Rachel Maddow in Conversation with Steven J. Ross — The Secret War Against Hate
Rachel Maddow joins historian Steven J. Ross to discuss his new book on American resistance to antisemitism and white supremacy after WWII.
Why we picked this
Ross's book upends the comforting myth that postwar America turned tolerant — hate groups doubled in the years after V-E Day. Maddow's instinct for political narrative makes her the right interlocutor for a historian who writes like a thriller author.
Americans like to believe the end of World War II ushered in a new era of tolerance. Historian Steven J. Ross argues the opposite: antisemitism and organized racism surged in the years immediately after 1945, with the number of hate groups more than doubling between 1940 and 1946 as violence broke out in cities across the country. His new book, The Secret War Against Hate: American Resistance to Antisemitism and White Supremacy, is the story of what ordinary Americans did about it — the spy networks, legal strategies, and civic coalitions that pushed back against the worst of it, and what that resistance can teach us now.

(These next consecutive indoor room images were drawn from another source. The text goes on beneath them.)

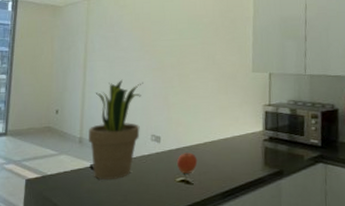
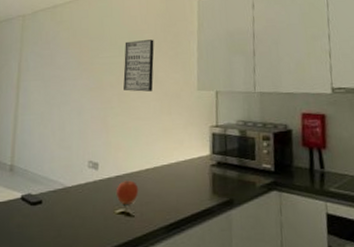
potted plant: present [88,79,143,180] -> none [19,100,80,212]
wall art: none [183,24,212,73] -> present [123,39,154,92]

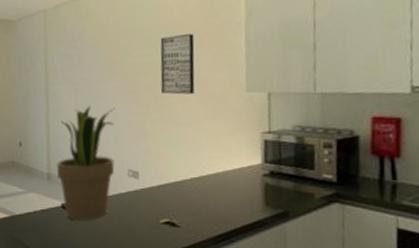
potted plant: none [19,100,80,212] -> present [56,105,115,221]
fruit: present [116,180,139,204] -> none [159,190,184,214]

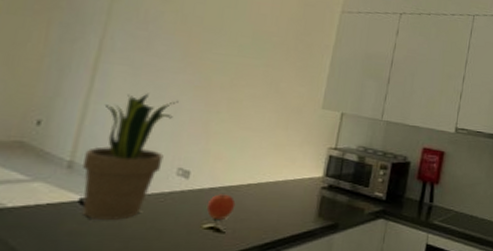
fruit: none [159,190,184,214] -> present [206,194,236,219]
wall art: present [160,34,195,95] -> none [236,41,283,101]

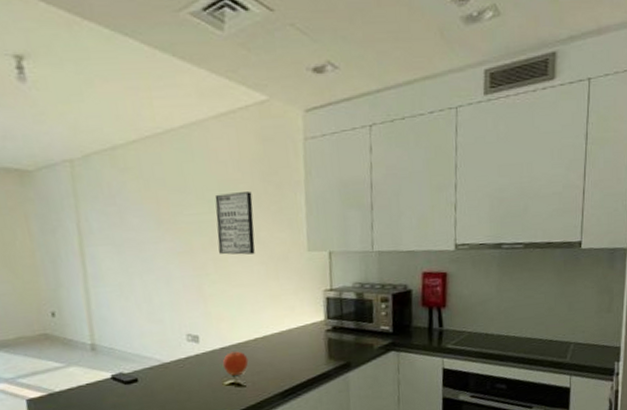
potted plant: present [82,93,179,220] -> none [101,268,172,391]
wall art: none [236,41,283,101] -> present [214,191,255,255]

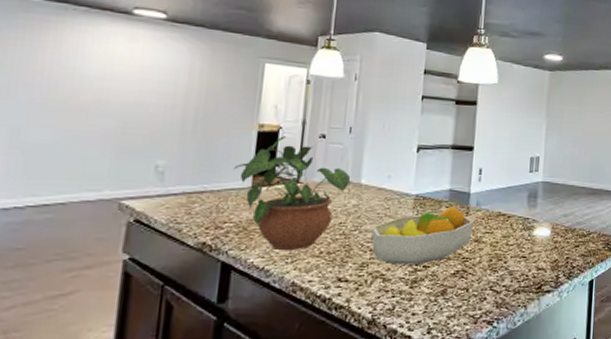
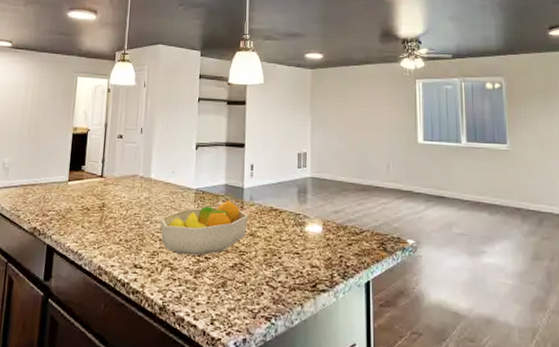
potted plant: present [233,136,351,250] -> none [56,137,143,237]

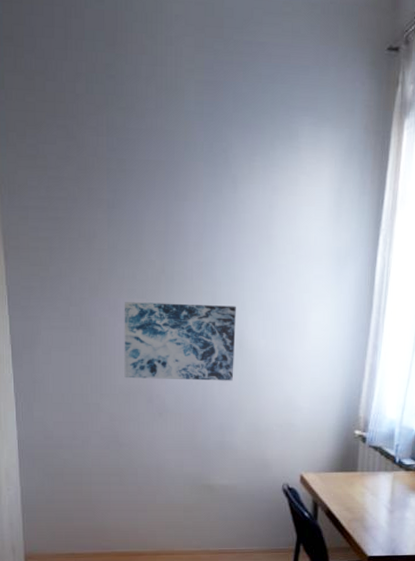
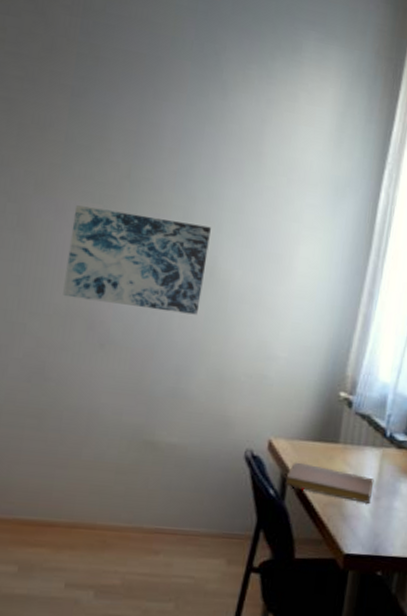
notebook: none [316,489,388,517] -> present [285,462,374,505]

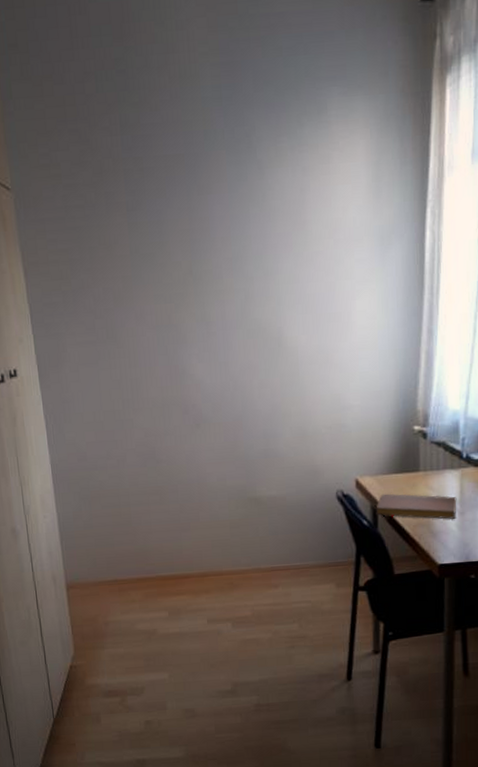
wall art: present [63,205,211,315] -> none [151,301,274,390]

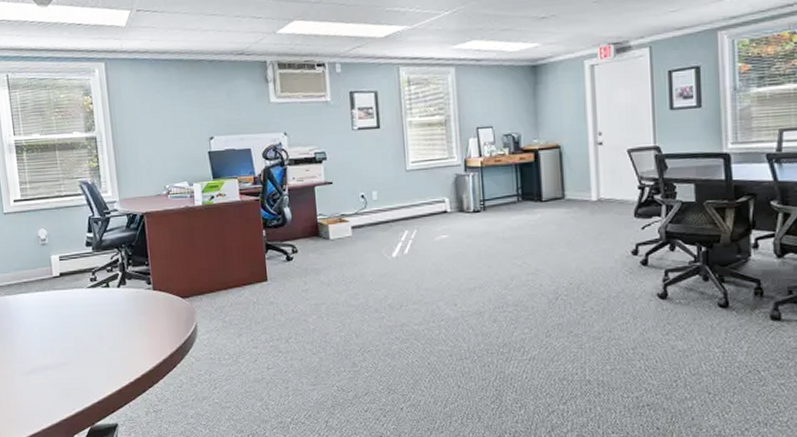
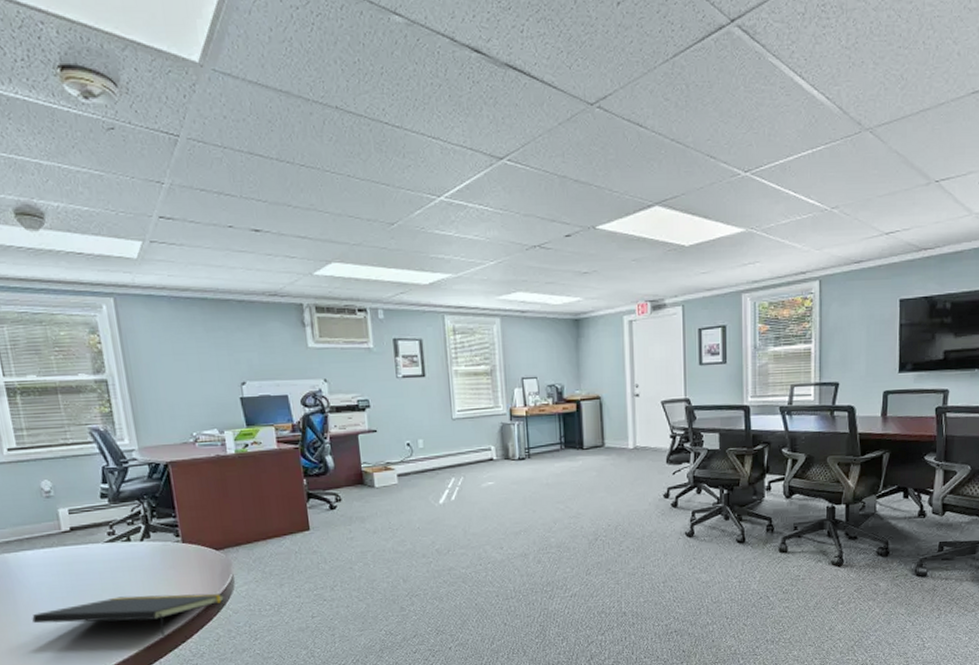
notepad: none [25,339,189,380] -> present [32,593,225,636]

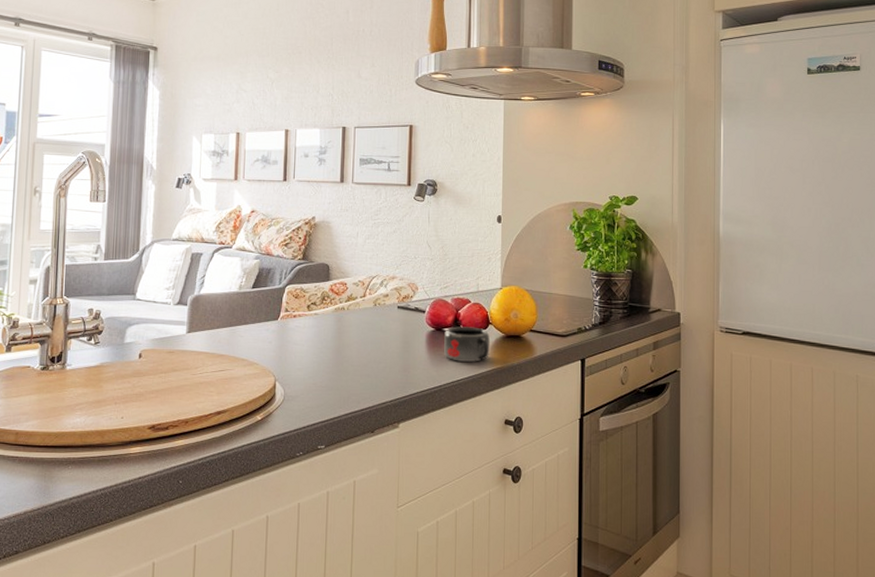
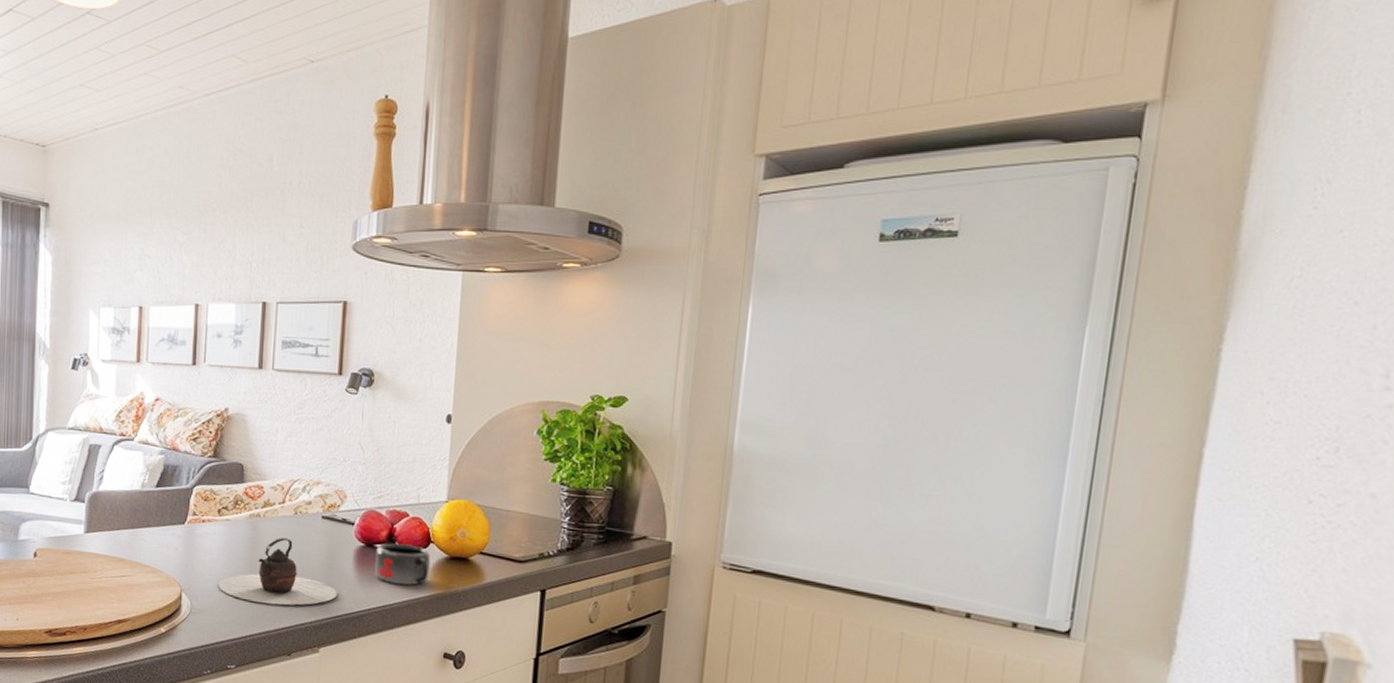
teapot: none [308,327,413,388] -> present [218,538,337,606]

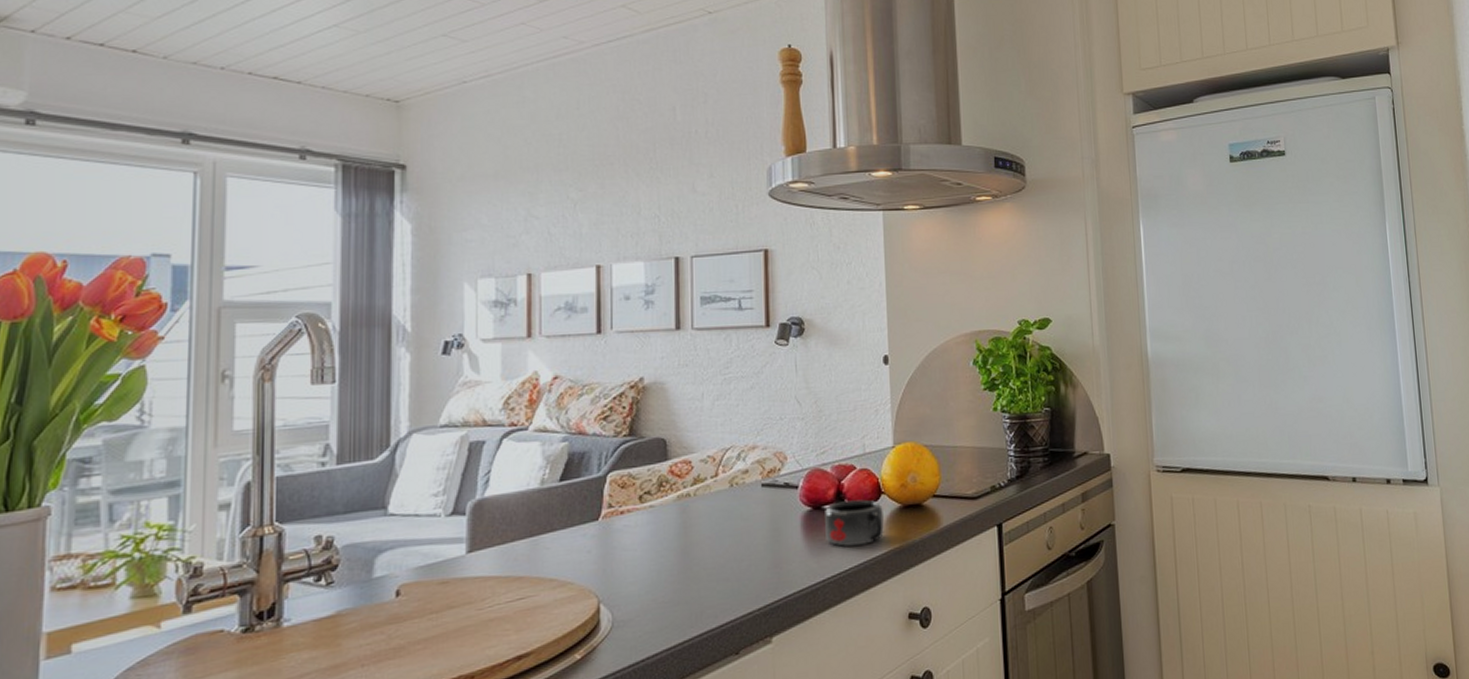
teapot: present [218,538,337,606] -> none [644,516,786,599]

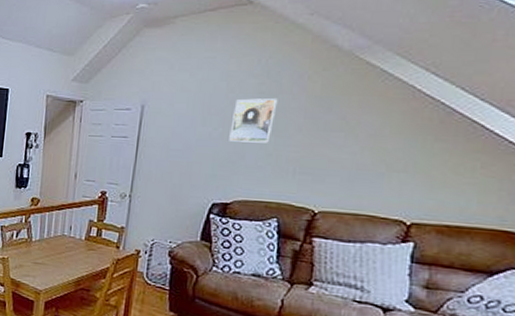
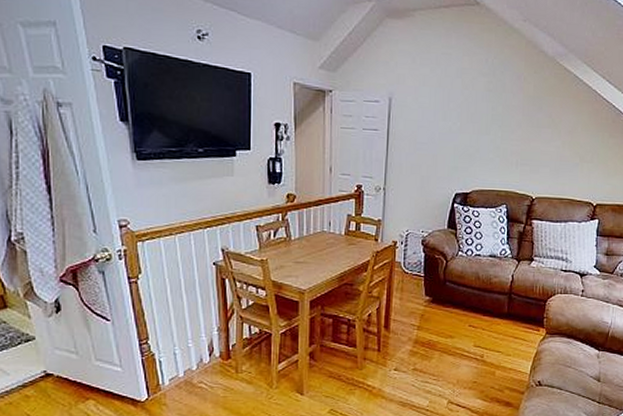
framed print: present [229,98,278,143] -> none [466,95,502,137]

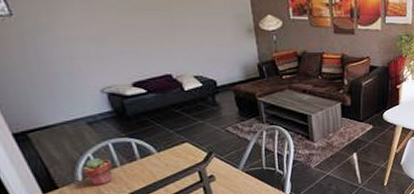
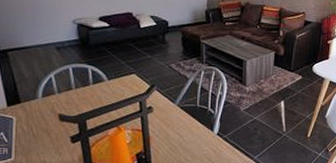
potted succulent: present [81,157,114,186] -> none [43,79,69,105]

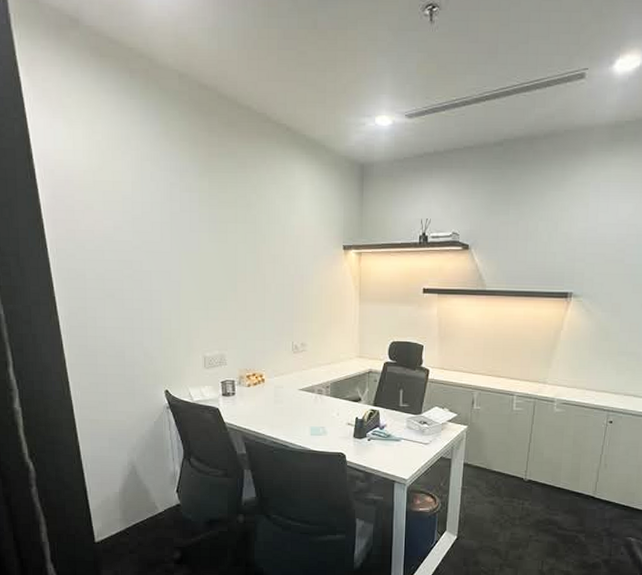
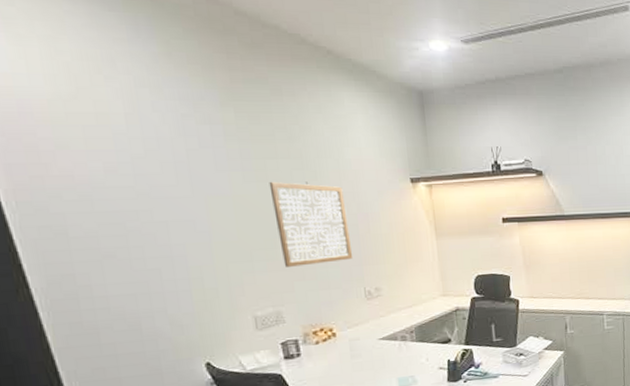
wall art: none [228,242,287,318] -> present [269,181,354,267]

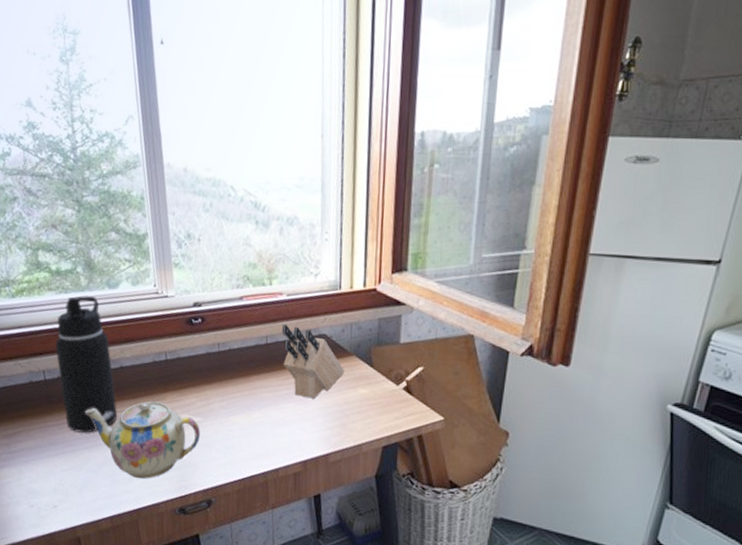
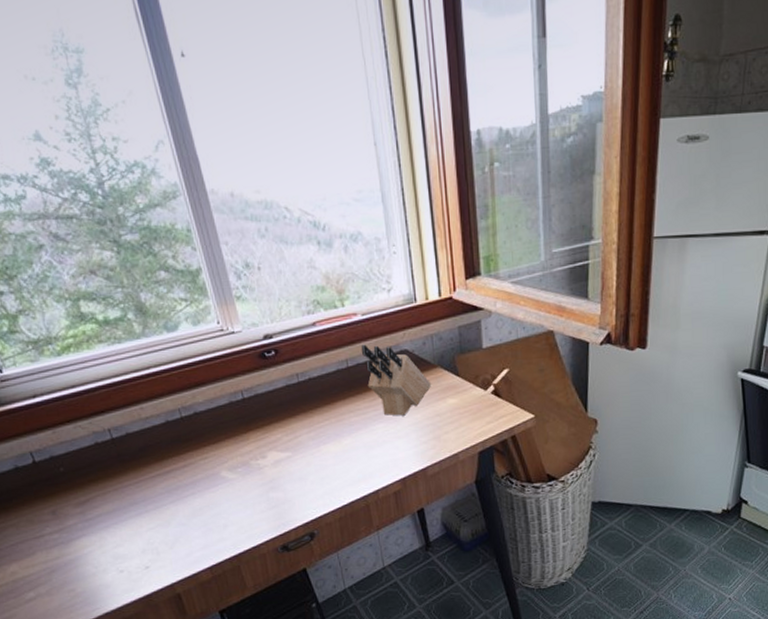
water bottle: present [55,295,117,433] -> none [115,342,199,488]
teapot: present [84,401,200,479] -> none [162,443,292,524]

Rachel Maddow, whose own work has consistently examined the deep roots of American authoritarianism, is an ideal conversation partner for Ross’s revisionist history. The questions his research raises are not merely historical: how have organized hate movements been stopped before, at what cost, and by whom? The mechanisms Ross uncovers — infiltration, litigation, coalition-building — bear an uncomfortable resemblance to strategies being debated in the present.
This is the kind of 92NY evening that earns the institution’s reputation: a serious scholar with a genuinely surprising argument, in conversation with someone smart enough to push it.